(Stored data)
=== Begin Enclosure ===

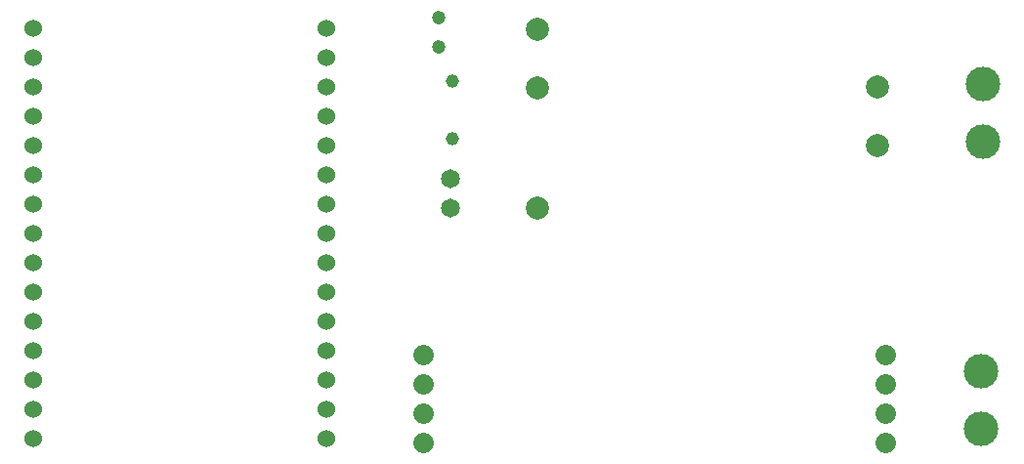
<source format=gtl>
G04 Layer: TopLayer*
G04 EasyEDA v6.5.9, 2022-08-10 15:01:23*
G04 3fe46a5b86454c6e811331f20d3da3e4,c5bfb2adc60a430b9219b9f832e462ad,10*
G04 Gerber Generator version 0.2*
G04 Scale: 100 percent, Rotated: No, Reflected: No *
G04 Dimensions in millimeters *
G04 leading zeros omitted , absolute positions ,4 integer and 5 decimal *
%FSLAX45Y45*%
%MOMM*%

%ADD10C,1.1938*%
%ADD11C,1.6510*%
%ADD12C,1.1608*%
%ADD13C,1.5240*%
%ADD14C,2.0000*%
%ADD15C,3.0000*%
%ADD16C,1.8000*%

%LPD*%
D10*
G01*
X5346700Y8864600D03*
G01*
X5346700Y8610600D03*
D11*
G01*
X5448300Y7467600D03*
G01*
X5448300Y7213600D03*
D12*
G01*
X5461000Y8313420D03*
G01*
X5461000Y7815579D03*
D13*
G01*
X1828800Y8775725D03*
G01*
X1828825Y8521674D03*
G01*
X1828825Y8267674D03*
G01*
X1828825Y8013674D03*
G01*
X1828825Y7759674D03*
G01*
X1828825Y7505674D03*
G01*
X1828825Y7251674D03*
G01*
X1828825Y6997674D03*
G01*
X1828825Y6743674D03*
G01*
X1828825Y6489674D03*
G01*
X1828825Y6235674D03*
G01*
X1828825Y5981674D03*
G01*
X1828825Y5727674D03*
G01*
X1828825Y5473674D03*
G01*
X1828825Y5219674D03*
G01*
X4368825Y5219674D03*
G01*
X4368825Y5473674D03*
G01*
X4368825Y5727674D03*
G01*
X4368825Y5981674D03*
G01*
X4368825Y6235674D03*
G01*
X4368825Y6489674D03*
G01*
X4368825Y6743674D03*
G01*
X4368825Y6997674D03*
G01*
X4368825Y7251674D03*
G01*
X4368825Y7505674D03*
G01*
X4368825Y7759674D03*
G01*
X4368825Y8013674D03*
G01*
X4368825Y8267674D03*
G01*
X4368825Y8521674D03*
G01*
X4368825Y8775674D03*
D14*
G01*
X9144000Y7753350D03*
G01*
X9144000Y8261350D03*
G01*
X6197600Y7213600D03*
G01*
X6197600Y8255000D03*
G01*
X6197600Y8763000D03*
D15*
G01*
X10058400Y8289086D03*
G01*
X10058400Y7789087D03*
G01*
X10045725Y5299887D03*
G01*
X10045725Y5799886D03*
D16*
X9210700Y5183098D02*
G01*
X9210700Y5183098D01*
X9210700Y5437098D02*
G01*
X9210700Y5437098D01*
X9210700Y5691098D02*
G01*
X9210700Y5691098D01*
X9210700Y5945098D02*
G01*
X9210700Y5945098D01*
X5210708Y5183098D02*
G01*
X5210708Y5183098D01*
X5210708Y5437098D02*
G01*
X5210708Y5437098D01*
X5210708Y5691098D02*
G01*
X5210708Y5691098D01*
X5210708Y5945098D02*
G01*
X5210708Y5945098D01*
M02*

</source>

=== End Enclosure ===

Task requirements:
Starting with the first line of the records above and stopping after the line containing "G04 Dimensions in millimeters *", repeat every line exactly and leave out the pictures.

Finished task:
<source format=gtl>
G04 Layer: TopLayer*
G04 EasyEDA v6.5.9, 2022-08-10 15:01:23*
G04 3fe46a5b86454c6e811331f20d3da3e4,c5bfb2adc60a430b9219b9f832e462ad,10*
G04 Gerber Generator version 0.2*
G04 Scale: 100 percent, Rotated: No, Reflected: No *
G04 Dimensions in millimeters *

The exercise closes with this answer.